## Bahan Tugas:

___

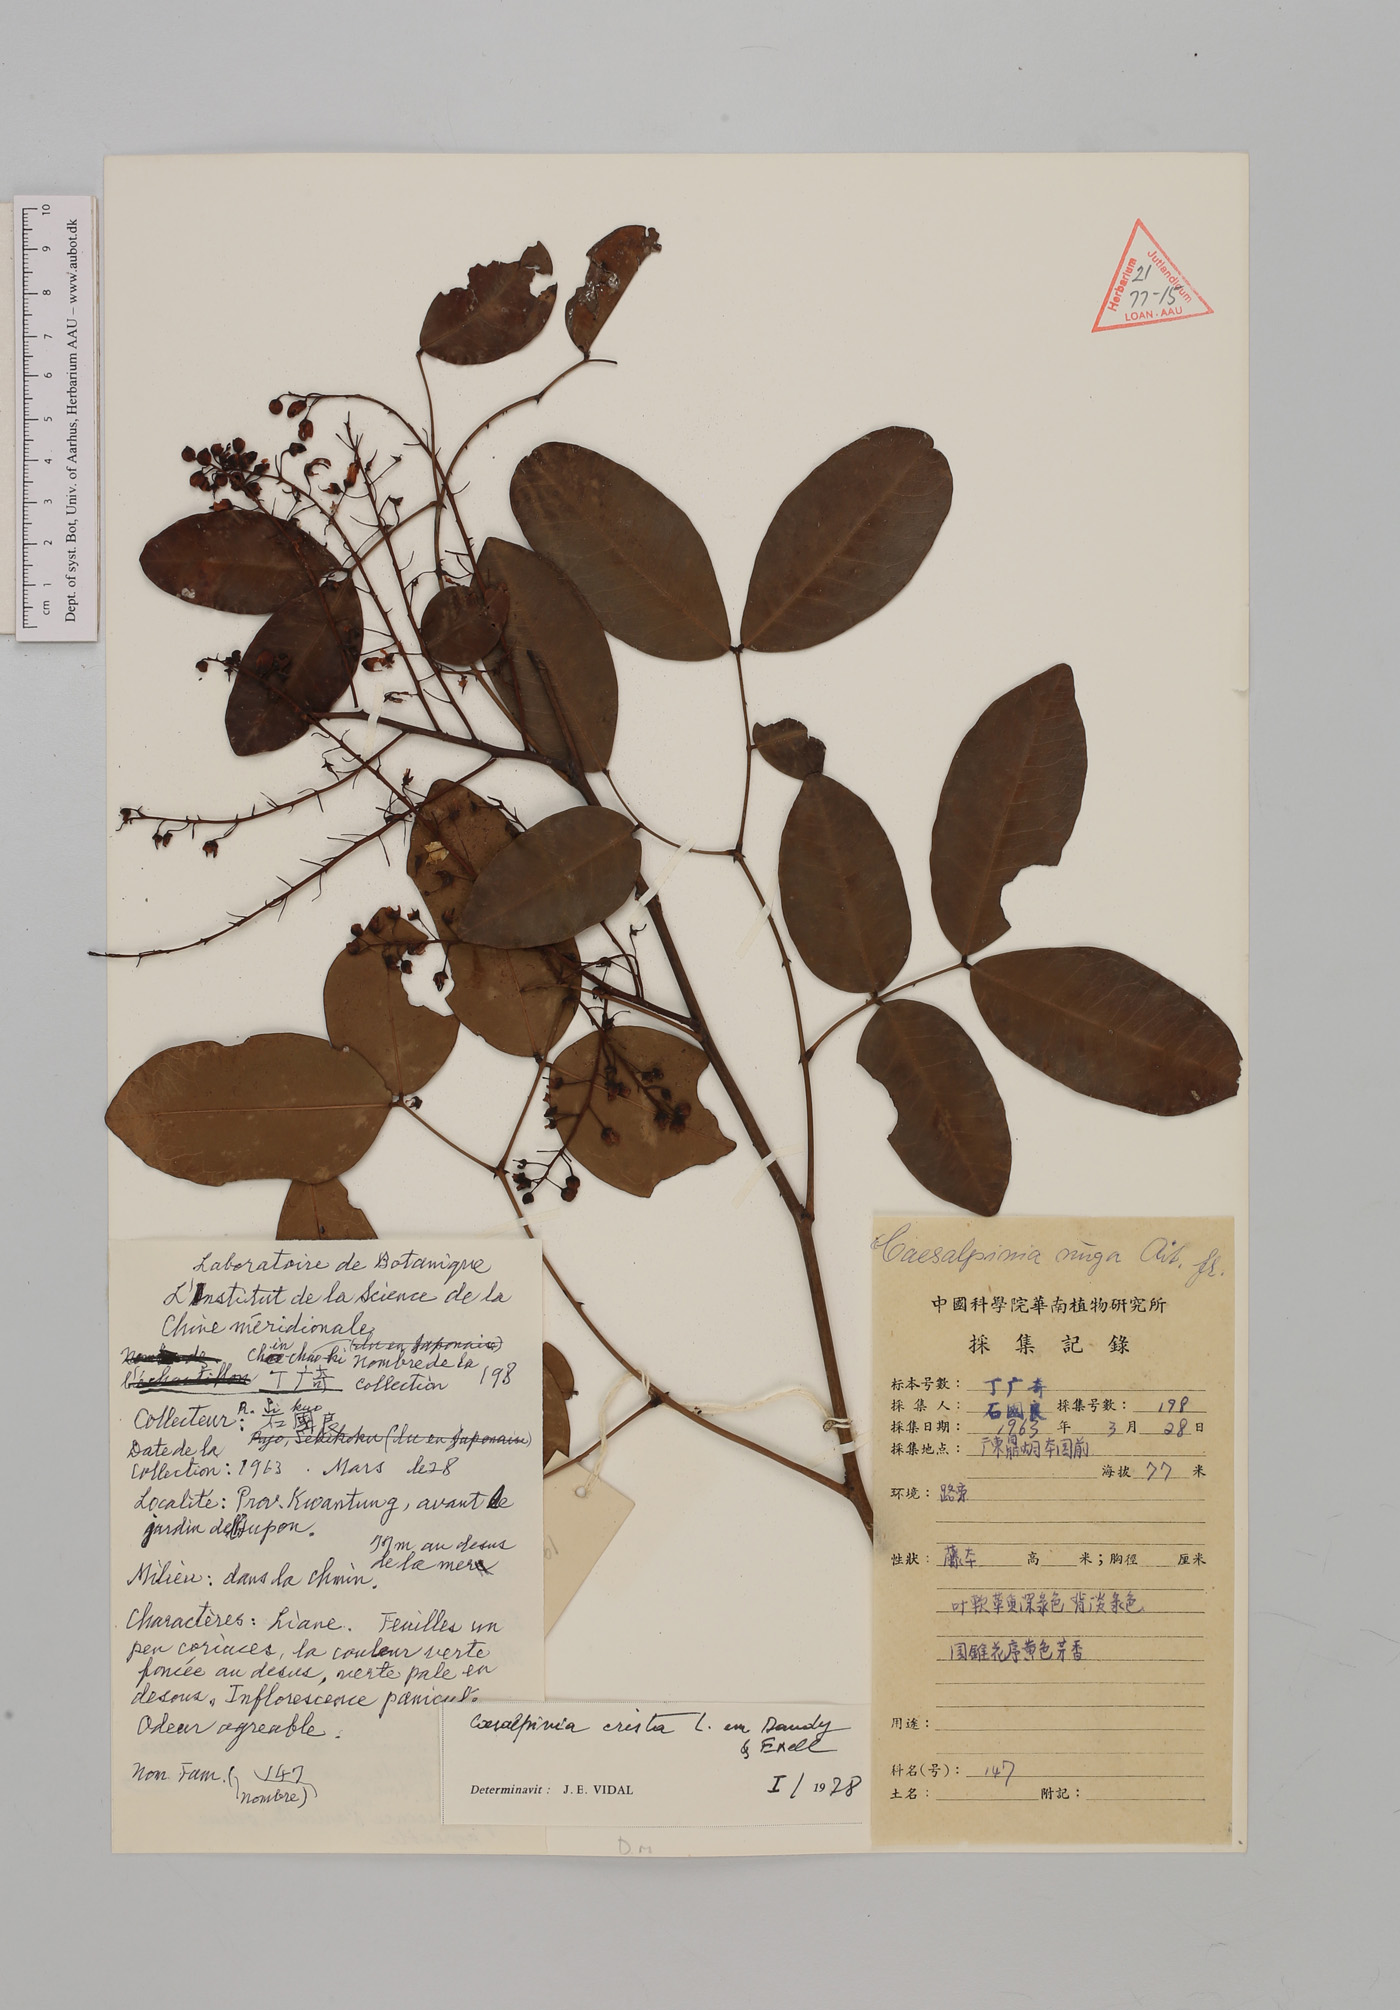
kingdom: Plantae
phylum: Tracheophyta
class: Magnoliopsida
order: Fabales
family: Fabaceae
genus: Caesalpinia
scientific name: Caesalpinia Ticanto crista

___

## Uraian Tugas:
Cetak ulang seluruh baris daftar di atas tanpa mengubah apa pun, tetapi jangan sertakan gambarnya dalam jawaban.

## Jawaban Akhir:
kingdom: Plantae
phylum: Tracheophyta
class: Magnoliopsida
order: Fabales
family: Fabaceae
genus: Caesalpinia
scientific name: Caesalpinia Ticanto crista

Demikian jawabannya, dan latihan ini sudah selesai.